Sherrod has been offered a new position by the USDA, “something in civil rights with the Office of Outreach,” she told CNN.  She contends that she “needs to think about it” further.

However, the story does not end there. When Sherrod was exonerated for allegations of racial bias, the mainstream media and the NAACP turned their attention, and blame, to Fox News and Glenn Beck, who was cited as a reason for Sherrod’s resignation.

Ironically, while Glenn Beck was touted as a reason for Sherrod’s termination, he came out in defense of Shirley Sherrod, accusing the White House of “rushing to judgment” because they had not examined her story in “context.”

Despite the White House being solely responsible for its own hasty decision, the NAACP issued a statement claiming, “We have come to the conclusion we were snookered by Fox News and Tea Party Activist Andrew Breitbart into believing she had harmed white farmers because of racial bias.”

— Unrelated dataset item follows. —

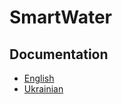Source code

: # SmartWater

## Documentation
- [English](https://mirroschool.github.io/SmartWater/)
- [Ukrainian](https://mirroschool.github.io/SmartWater/ua/)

On the July 22 episode of Glenn Beck, Beck discussed the timeline of events from the posting of the video to the moment Sherrod was offered a new position for the USDA. Since the White House forced Sherrod’s resignation hours before the story appeared on Fox News, and an entire day before she was discussed (and defended) by Glenn Beck, claims that Fox News is to blame are unfounded.

The truth, however, is apparently unwelcomed by media outlets like MSNBC, which continues to blame Fox News for Sherrod’s misfortune.

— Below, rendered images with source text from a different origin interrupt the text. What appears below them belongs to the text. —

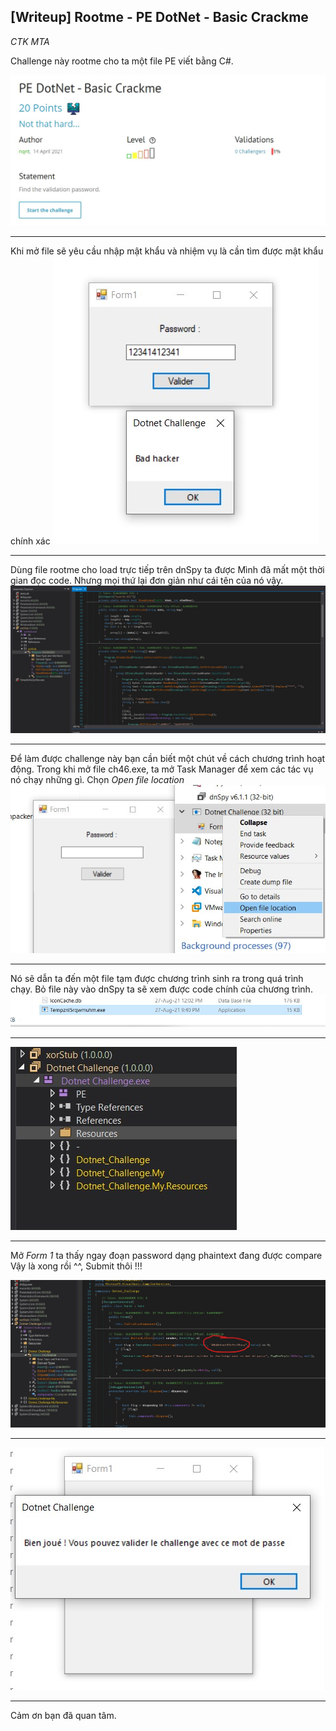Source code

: 
## [Writeup] Rootme - PE DotNet - Basic Crackme 
*CTK MTA*

Challenge này rootme cho ta một file PE viết bằng C#.

![](./img/anh1.jpg)

----

Khi mở file sẽ yêu cầu nhập mật khẩu và nhiệm vụ là cần tìm được mật khẩu chính xác
![](img/anh3.jpg) 

----
Dùng file rootme cho load trực tiếp trên dnSpy ta được
Mình đã mất một thời gian đọc code. Nhưng mọi thứ lại đơn giản như cái tên của nó vậy.
![](img/anh4.jpg) 

----
Để làm được challenge này bạn cần biết một chút về cách chương trình hoạt động.
Trong khi mở file ch46.exe, ta mở Task Manager để xem các tác vụ nó chạy những gì.
Chọn *Open file location* 
![](img/anh5.jpg) 

----
Nó sẽ dẫn ta đến một file tạm được chương trình sinh ra trong quá trình chạy.
Bỏ file này vào dnSpy ta sẽ xem được code chính của chương trình.
![](img/anh6.jpg) 

----

![](img/anh7.jpg) 

----

Mở *Form 1* ta thấy ngay đoạn password dạng phaintext đang được compare
Vậy là xong rồi ^^, Submit thôi !!!

![](img/anh8.jpg) 

----

![](img/anh9.jpg) 

----

Cảm ơn bạn đã quan tâm.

“We’ve got a White House that reacted to a blog story that was reported, promoted, and sold on Fox News,” said MSNBC anchor Ed Shultz. “They’re not a news organization. They’re a propaganda organization.”

Sherrod apparently shares similar sentiments. “When you look at [Fox News’] reporting, this is just another way of seeing that they are [racist]. But I have seen that before now.”

While neither Fox News nor Breitbart can be blamed for Sherrod’s former bias, or for her public admittance of it, she recently told CBS’s Early Show that she “would definitely consider” pursuing legal action against Andrew Breitbart.

The Associated Press reports that when President Obama contacted Sherrod to voice his regrets for the way her situation was handled, he defended Vilsack’s hasty decision by claiming, “We now live in this media culture where something goes up on YouTube or a blog and everybody scrambles.”

The President’s comment leaves Beck to believe, “This is about power and control of the media.”